D. GETTING STARTED WITH STATIC MAP PLOT

we have obtained data that is ready to be visualized (map_data_join), to do a map plot, we need to prepare a layer in the form of a map tile that we can get through the following this websites:

  1. Get Format Map Image / Map Tiles

web : openstreetmap link. this web used for completing our longitude, latitude code & zoom level, keep in mind, we should manualy adjust for getting ideal zoom on this web.

Here are the steps to use the website to get map tiles:

To get map tiles, first open the openstreetmap website, then follow the steps in the following image:

following how to create map tiles with ggmap library and get_stamenmap function :

library (ggplot2)
library (ggdark)
library(scales)
library (ggmap)
library (gganimate)

# visualization

# get basic_map
basic_map <- get_stamenmap ( 
  bbox = c(left = -87.9510, bottom = 41.8243, right = -87.5768, top = 42.0184 ),
  maptype = 'toner',
  zoom = 12)

After getting the map tiles, plot the data, below is a static map plot :

# plot data on map tiles

ride_map_v2 <- ggmap (basic_map) +
  geom_point(data = map_data_join, mapping = aes(x = end_lng ,
                                            y = end_lat ,
                                            color = cumsum_trip), alpha = 0.5) +
  scale_color_viridis_c(option = "viridis", 
                        breaks = seq(0,3000000,500000))  + 
  dark_theme_gray() +
  labs (color = "acc trips", xlab = NULL, ylab =  NULL)

# view map

ride_map_v2

for completing this case, we just need to animated static map plot. following how to animated it :

# animated map plot

library(gifski)

map_with_animation <- ride_map_v2 + shadow_mark () +
  transition_time (map_data_join$month_trip) + ggtitle('year : {frame_time}')

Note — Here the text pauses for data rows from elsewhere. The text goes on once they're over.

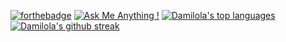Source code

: [![forthebadge](https://forthebadge.com/images/badges/60-percent-of-the-time-works-every-time.svg)](https://forthebadge.com)
[![Ask Me Anything !](https://img.shields.io/badge/Ask%20me-anything-1abc9c.svg)](https://GitHub.com/Naereen/ama)
[![Damilola's top languages](https://github-readme-stats.vercel.app/api/top-langs/?username=darmilola&theme=blue-green)](https://github.com/darmilola/github-readme-stats)
[![Damilola's github streak](https://github-readme-streak-stats.herokuapp.com/?user=darmilola&theme=blue-green)](https://github.com/darmilola/github-readme-streak-stats)

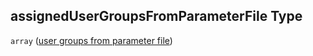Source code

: ## assignedUserGroupsFromParameterFile Type

`array` ([user groups from parameter file](btpsa-usecase-properties-role-collections-to-be-assigned-to-a-service-items-properties-user-groups-from-parameter-file.md))
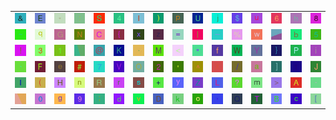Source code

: <table>
<tr>
<td><img src="26.gif"></td>
<td><img src="45.gif"></td>
<td><img src="2A.gif"></td>
<td><img src="3A.gif"></td>
<td><img src="53.gif"></td>
<td><img src="34.gif"></td>
<td><img src="6C.gif"></td>
<td><img src="29.gif"></td>
<td><img src="70.gif"></td>
<td><img src="55.gif"></td>
<td><img src="6A.gif"></td>
<td><img src="24.gif"></td>
<td><img src="75.gif"></td>
<td><img src="36.gif"></td>
<td><img src="68.gif"></td>
<td><img src="38.gif"></td>
</tr>
<tr>
<td><img src="7E.gif"></td>
<td><img src="71.gif"></td>
<td><img src="47.gif"></td>
<td><img src="4E.gif"></td>
<td><img src="43.gif"></td>
<td><img src="7B.gif"></td>
<td><img src="78.gif"></td>
<td><img src="7A.gif"></td>
<td><img src="3D.gif"></td>
<td><img src="7C.gif"></td>
<td><img src="5F.gif"></td>
<td><img src="25.gif"></td>
<td><img src="77.gif"></td>
<td><img src="gr2.gif"></td>
<td><img src="62.gif"></td>
<td><img src="35.gif"></td>
</tr>
<tr>
<td><img src="21.gif"></td>
<td><img src="33.gif"></td>
<td><img src="31.gif"></td>
<td><img src="gr1.gif"></td>
<td><img src="40.gif"></td>
<td><img src="4B.gif"></td>
<td><img src="2E.gif"></td>
<td><img src="4D.gif"></td>
<td><img src="3C.gif"></td>
<td><img src="22.gif"></td>
<td><img src="66.gif"></td>
<td><img src="57.gif"></td>
<td><img src="59.gif"></td>
<td><img src="7D.gif"></td>
<td><img src="50.gif"></td>
<td><img src="69.gif"></td>
</tr>
<tr>
<td><img src="60.gif"></td>
<td><img src="46.gif"></td>
<td><img src="65.gif"></td>
<td><img src="23.gif"></td>
<td><img src="37.gif"></td>
<td><img src="56.gif"></td>
<td><img src="4F.gif"></td>
<td><img src="32.gif"></td>
<td><img src="27.gif"></td>
<td><img src="5E.gif"></td>
<td><img src="58.gif"></td>
<td><img src="2F.gif"></td>
<td><img src="61.gif"></td>
<td><img src="5D.gif"></td>
<td><img src="74.gif"></td>
<td><img src="4A.gif"></td>
</tr>
<tr>
<td><img src="49.gif"></td>
<td><img src="28.gif"></td>
<td><img src="48.gif"></td>
<td><img src="6E.gif"></td>
<td><img src="52.gif"></td>
<td><img src="72.gif"></td>
<td><img src="73.gif"></td>
<td><img src="2B.gif"></td>
<td><img src="79.gif"></td>
<td><img src="5A.gif"></td>
<td><img src="4C.gif"></td>
<td><img src="3F.gif"></td>
<td><img src="6D.gif"></td>
<td><img src="3E.gif"></td>
<td><img src="41.gif"></td>
<td><img src="2D.gif"></td>
</tr>
<tr>
<td><img src="gr3.gif"></td>
<td><img src="30.gif"></td>
<td><img src="67.gif"></td>
<td><img src="39.gif"></td>
<td><img src="3B.gif"></td>
<td><img src="64.gif"></td>
<td><img src="76.gif"></td>
<td><img src="44.gif"></td>
<td><img src="6B.gif"></td>
<td><img src="6F.gif"></td>
<td><img src="2C.gif"></td>
<td><img src="51.gif"></td>
<td><img src="54.gif"></td>
<td><img src="42.gif"></td>
<td><img src="63.gif"></td>
<td><img src="5B.gif"></td>
</tr>
</table>
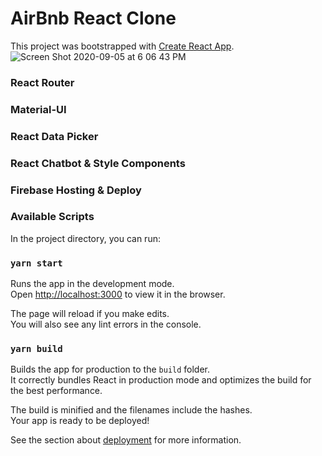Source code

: # AirBnb React Clone
This project was bootstrapped with [Create React App](https://github.com/facebook/create-react-app).
![Screen Shot 2020-09-05 at 6 06 43 PM](https://user-images.githubusercontent.com/59614789/92314188-9d3d4480-efa2-11ea-894c-09db858ee82c.png)

### React Router

### Material-UI

### React Data Picker

### React Chatbot & Style Components

### Firebase Hosting & Deploy

### Available Scripts

In the project directory, you can run:

### `yarn start`

Runs the app in the development mode.<br />
Open [http://localhost:3000](http://localhost:3000) to view it in the browser.

The page will reload if you make edits.<br />
You will also see any lint errors in the console.


### `yarn build`

Builds the app for production to the `build` folder.<br />
It correctly bundles React in production mode and optimizes the build for the best performance.

The build is minified and the filenames include the hashes.<br />
Your app is ready to be deployed!

See the section about [deployment](https://facebook.github.io/create-react-app/docs/deployment) for more information.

# customize animated plot with gifski library

animate(map_with_animation, duration = 30 ,fps = 5  ,renderer = gifski_renderer(), height = 720, width =720)

# if needed, save as gif extension
anim_save("output_v2.gif", map_with_animation)

In a brief view, the animation map plot above reinforces our hypothesis that casual cyclists are mainly composed of tourists and or families who wish to spend their trips and or weekends sightseeing as well as carrying out leisure activities.